Todo ello hace expresar un gran movimiento
Es en este momento, desde Adriano,
cuando se empiezan a tallar los ojos. En algunas figuras, como Antinoo, se ve
un idealismo que recuerda al mundo griego. Faustina aparece peinada con raya al
medio en el que el pelo cae formando ondas muy suaves y se recoge en la nuca o
sobre la cabeza formando un moño.
Retrato
de Adriano
Es obra del siglo II. Los ojos están tallados y no policromados,
lleva barba y el pelo está muy marcado, muy separado de la cabeza, largo
y trabajado con el trépano con mucha delicadeza. En el busto lleva una
medusa.
Retrato
de ANTINOO
Antinoo era el preferido de Adriano que murió por el
emperador. Se trata de una escultura muy idealizada, por lo que se llegó
a confundir con Apolo. Lleva el pelo largo, abultado y con movimiento. Los ojos
están tallados. El retrato es de cuerpo entero.
Retrato
de MARCO AURELIO
Obra también del siglo II, pero algo posterior.

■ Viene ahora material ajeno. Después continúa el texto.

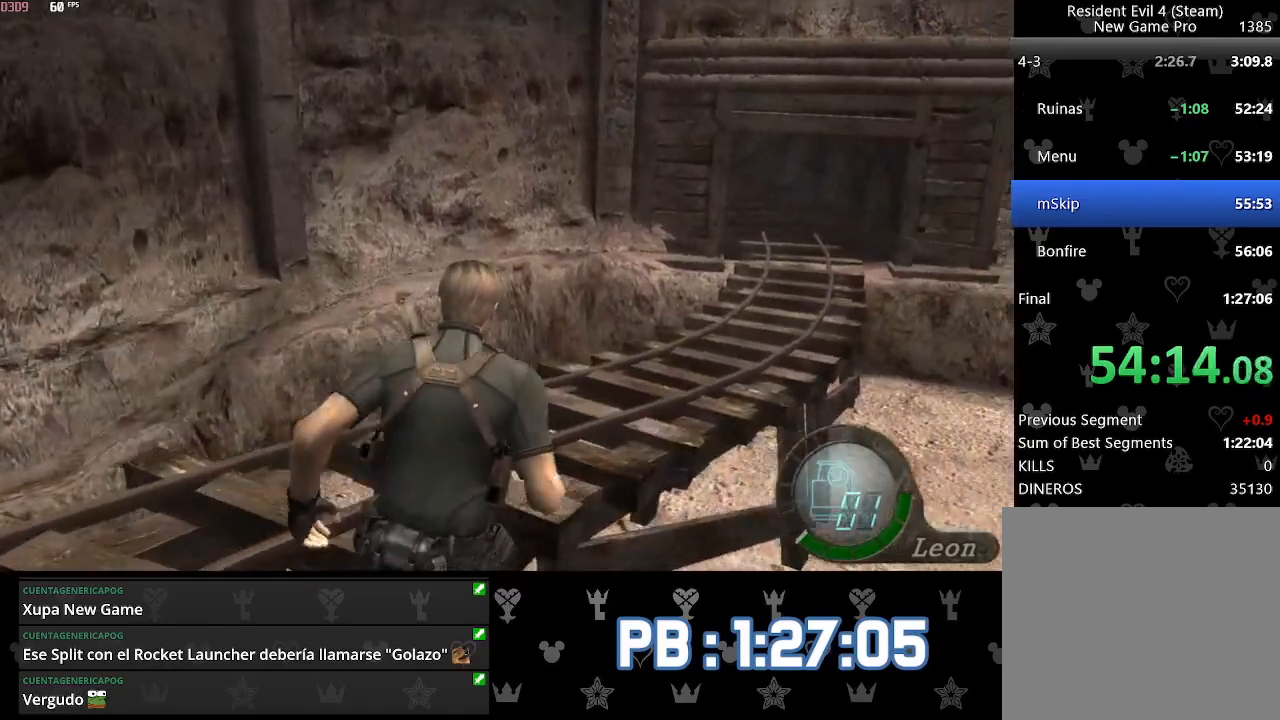
{"buttons": [], "left_stick": "up", "right_stick": "center", "events": [[33, "DPAD_RIGHT", "down"], [117, "DPAD_RIGHT", "up"], [233, "DPAD_RIGHT", "down"], [300, "DPAD_RIGHT", "up"]]}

Cumple las mismas características, con la barba larga, el pelo muy abultado
y los ojos tallados. La tela también tiene importancia.
Retrato
de Caracalla
Es un retrato del siglo III. Caracalla fue un emperador de
carácter violento, fuerte y altanero; caracteres que quedan reflejados
en su escultura. La cabeza está totalmente girada.
El
retrato romano en el siglo IV
En
este periodo avanzado del arte romano, los retratos se deshumanizan. Se pierde
la preocupación por hacer retratos que se acerquen al hombre. Se tiende
a una esquematización que aleja al emperador de la sociedad. Por tanto,
su escultura se puede considerar "anti-clásica". Las facciones
son desproporcionadas y con una talla muy dura. Tal evolución se aprecia
perfectamente en las representaciones de Constantino, que es el emperador más
representado. Este retrato tardorromano anticipa la escultura bizantina.
Retrato
de Constantino
Se trata de la cabeza de una escultura de cuerpo entero
que se conserva fragmentada y que tenía grandes dimensiones. Constantino
aparece imberbe y tiene el pelo pegado a la cabeza, los mechones son meras líneas.
Los ojos son grandes, desorbitados y desproporcionados.